A general note, I really missed the error messages and status messages on
vt3 and vt4.  

On another note, the prom console is S L O W , especially on a SLC.  
Running top on the console takes >75% system resources..  I'm lucky to
have owned a Commodore 64 and to have once been amazed at the speed of the
1541 disk drive.  It made sitting through the install a little more
bearable ;-)

Other problems that I can recall:

The menu selection is slightly off:  there is no reverse video bar, just a
cursor that appears one line too high.  Only the module configuration
dialogs get it right, although it too has quirks, the screen is cleared
twice inbetween screens (takes a long time on my machine, so I noticed
that particularly.)

A problem downloading the kernel and drivers over http.  This was already
mentioned in other messages and will be fixed, so I won't elaborate.

Generally, http proxy failed, because a DNS name resolution is attempted
on the hostname in the url to be requested at the proxy.  I'm behind
(several) firewalls and cannot resolve external hosts.  I had to download
using netscape and put the files on a local http server.

When I first rebooted the new base system, init bailed out because it
could not find /etc/inittab.  Upon inspection on the nfs-server, I found a
file /etc/inittab.real instead.  I renamed it and booted again, it worked.

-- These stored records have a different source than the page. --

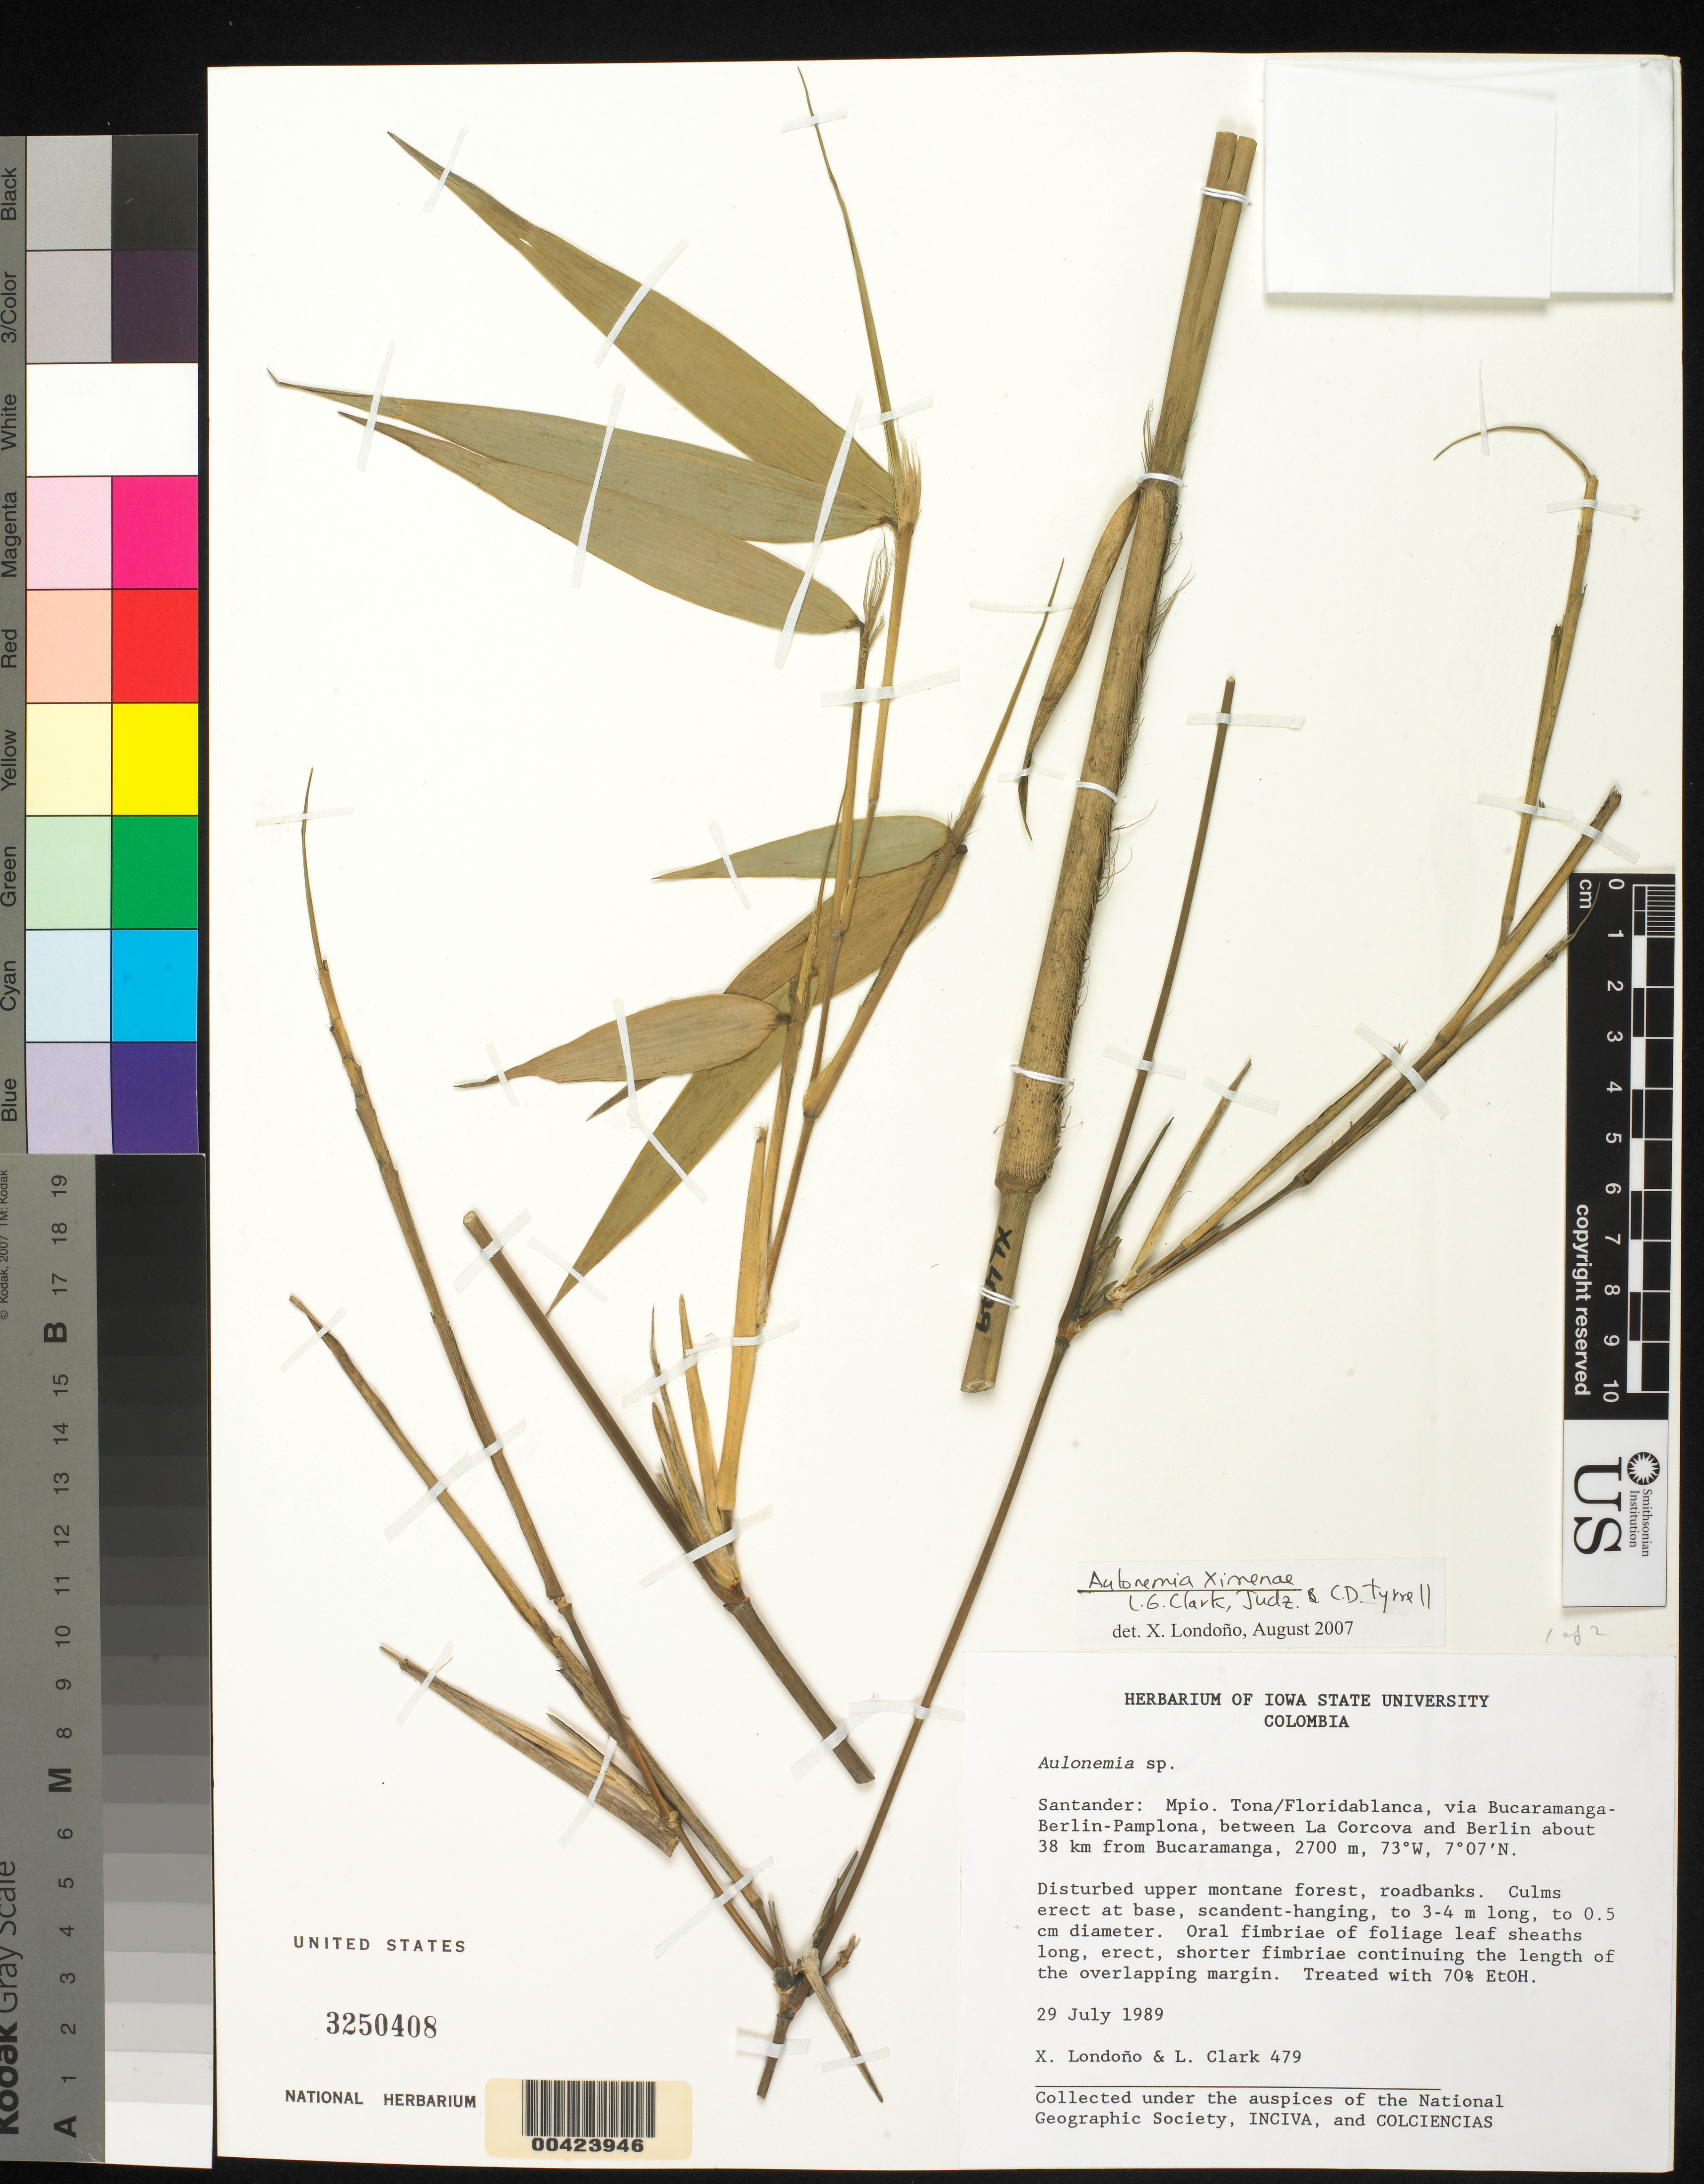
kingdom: Plantae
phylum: Tracheophyta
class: Liliopsida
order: Poales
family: Poaceae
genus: Aulonemia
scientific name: Aulonemia ximenae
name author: L.G. Clark et al.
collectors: X. Londoño & L. G. Clark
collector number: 479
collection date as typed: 29 Jul 1989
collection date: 1989-07-29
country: Colombia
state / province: Santander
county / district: Floridablanca / Tona Mun.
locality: Via Bucaramanga - Berlin - Pamplona, between La Corcova and Berlin, about 38 km from Bucaramanga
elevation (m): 2700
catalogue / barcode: US 3250408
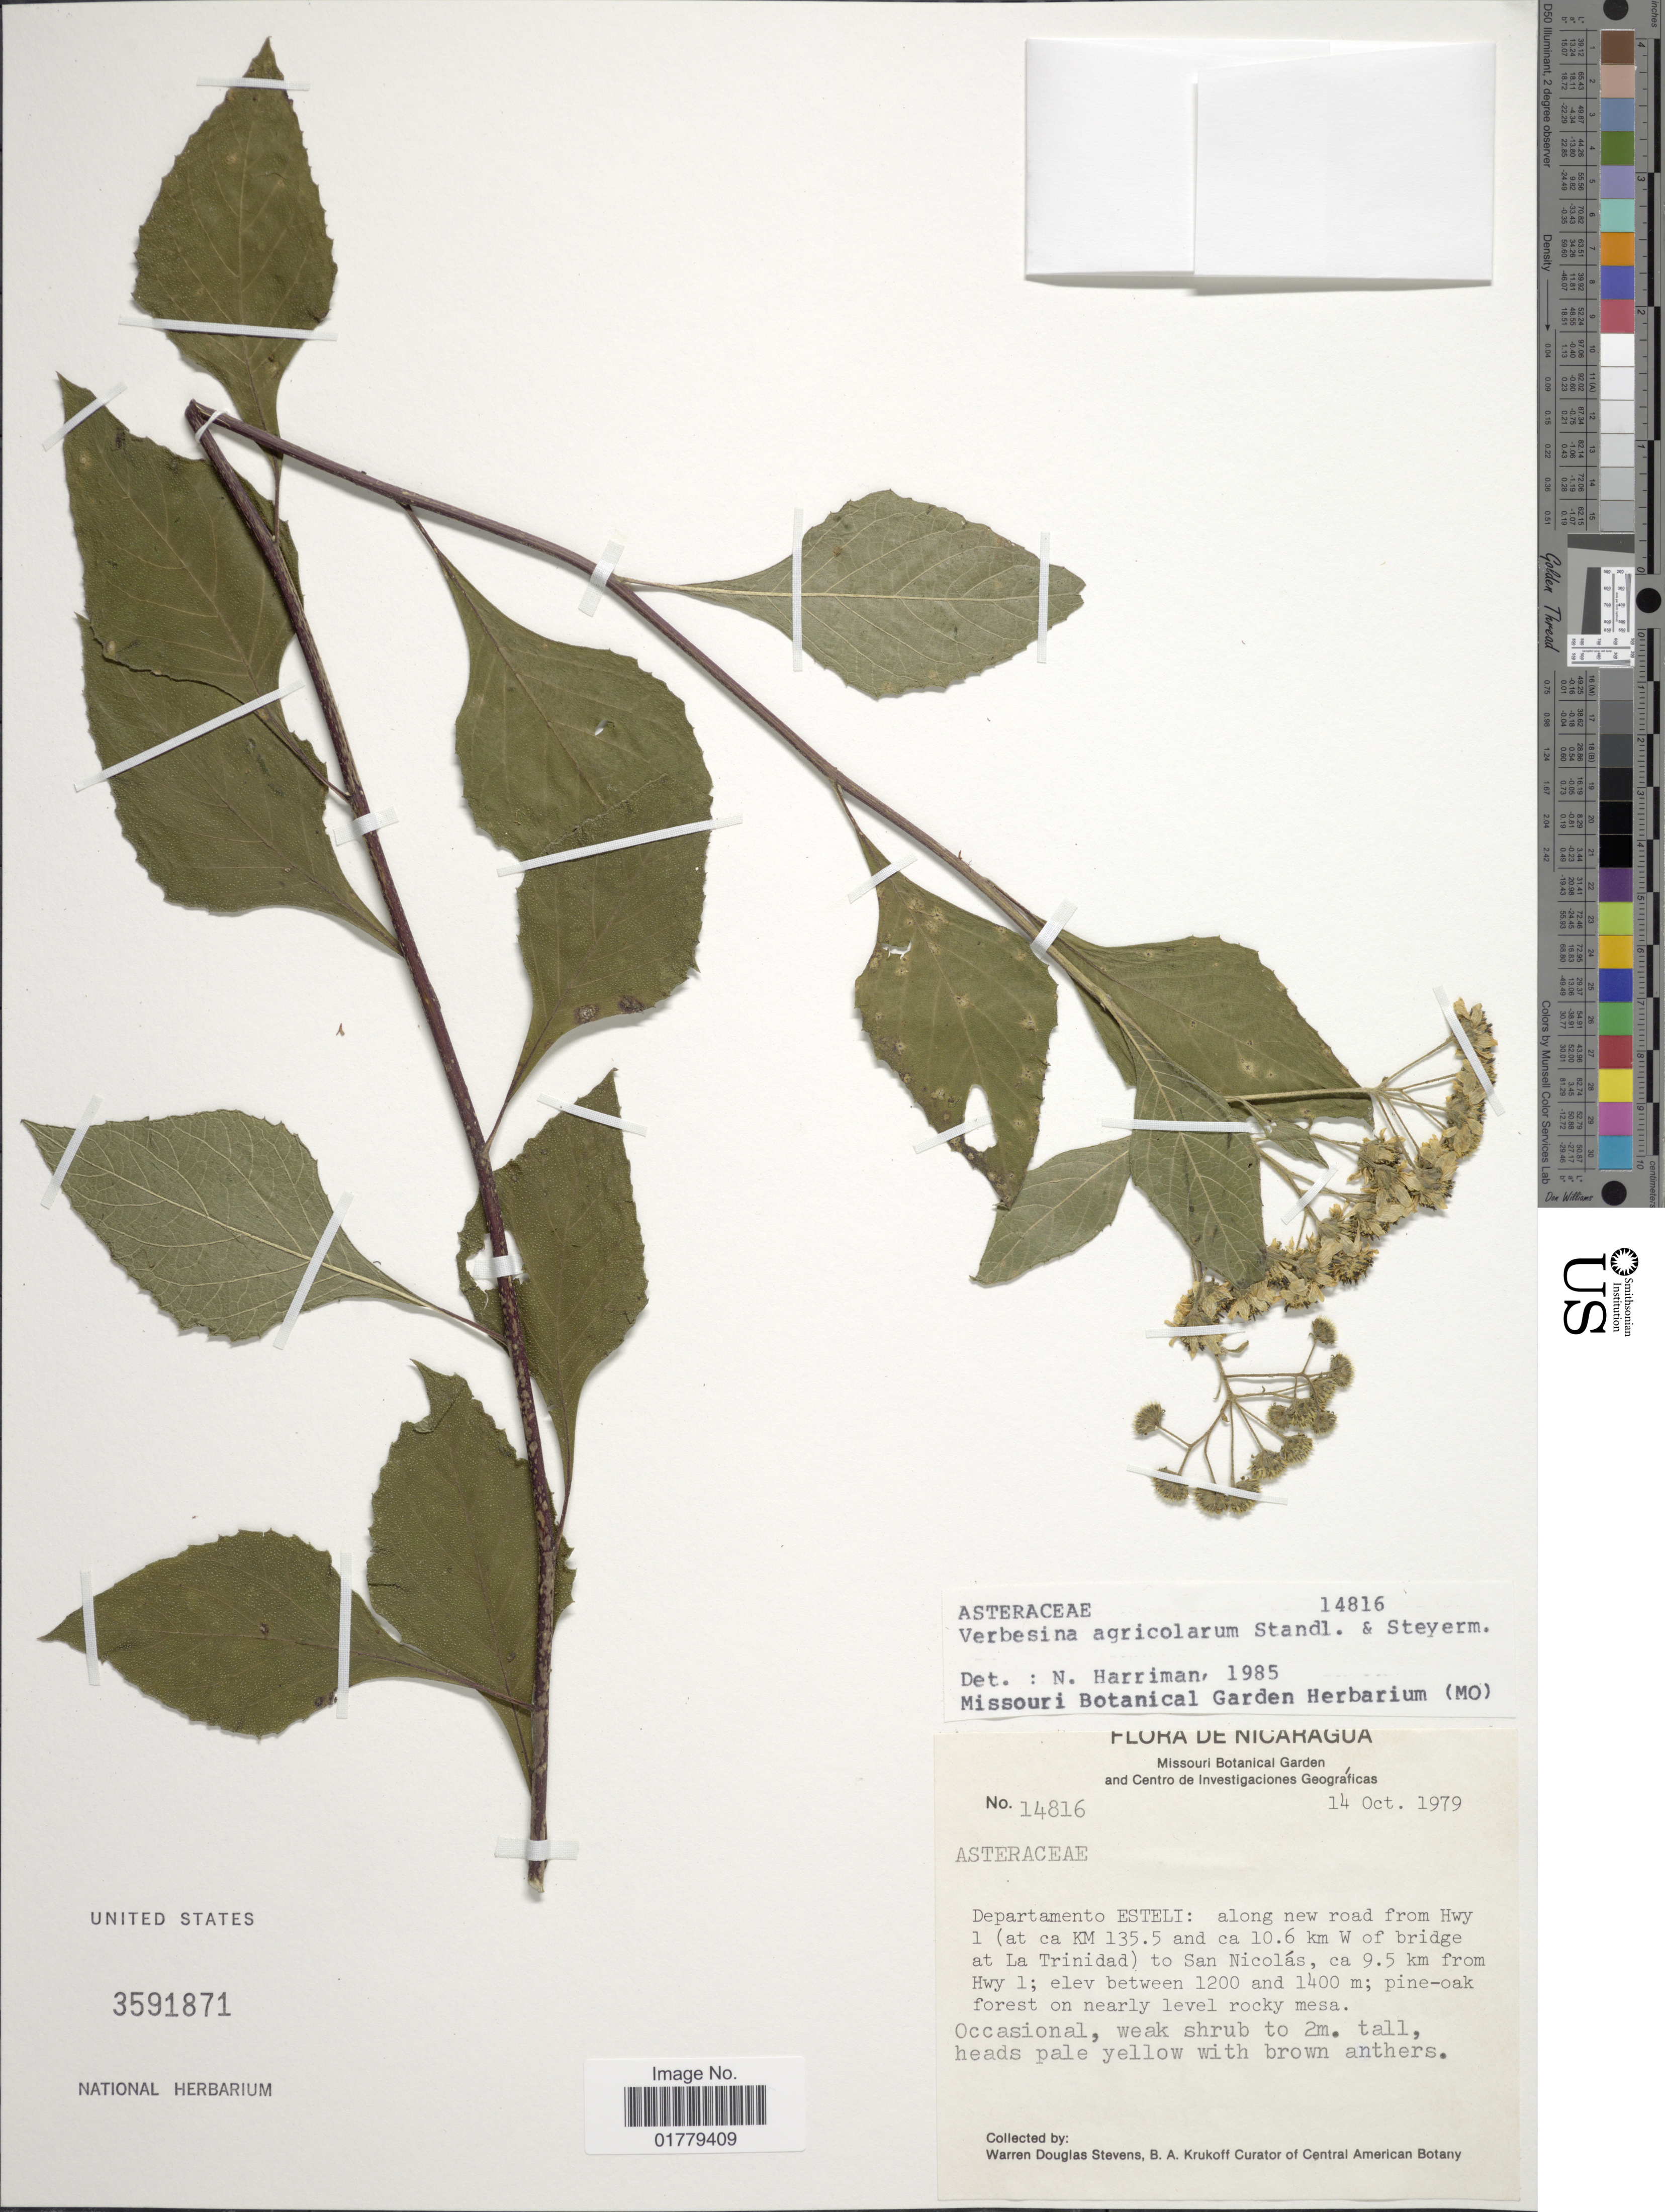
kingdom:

At boot, kerneld seems to get started, even though I'm running a 2.2
kernel.  Perhaps a /proc problem?

There is no /dev/log, causing syslogd to complain.  Can anybody please
tell me how to create a unix domain socket file from the shell prompt?  I
asked people, looked in manpages, info pages, books, seached the web but
still remain clueless.  

When the system comes up for the first time, I'm prompted with a login:
prompt.  I logged in as root and was presented with the remainder of the
installation procedure.  I think the login: part should be skipped in this
particular situation (I also remember that's how it works on x86 and alpha
installs I've done before.)

The console is somewhat broken.  I cannot start dselect, for example, it
dies with "Error opening terminal: linux".

The default /etc/apt/sources.list uses "stable" urls.  This will break
upon release in the non-us case, because in the to-be-stable potato, the
directory layout is different from still-stable slink.  I noticed this
after I changed the urls to point to unstable trees.

Apt-get works.  But dpkg sometimes fails, I suspect this is related to
out-of-memory situations.  When I run dpkg with a -D22 option, it works
flawlessly, perhaps because the console output makes it go so slow.

> Any one who had problems before, please let me know how these do.

They're great!  At last I can boot Linux on the SLC and I'm pleased that
Debian is the first to get it working.  The whole familiarity of the
installation interface, the Debian GNU/Linux system, apt-get, all that
stuff that I'm used to have on x86 systems, it is all there, on this
pretty ancient (10 yrs old) SparcStation SLC - I'm impressed!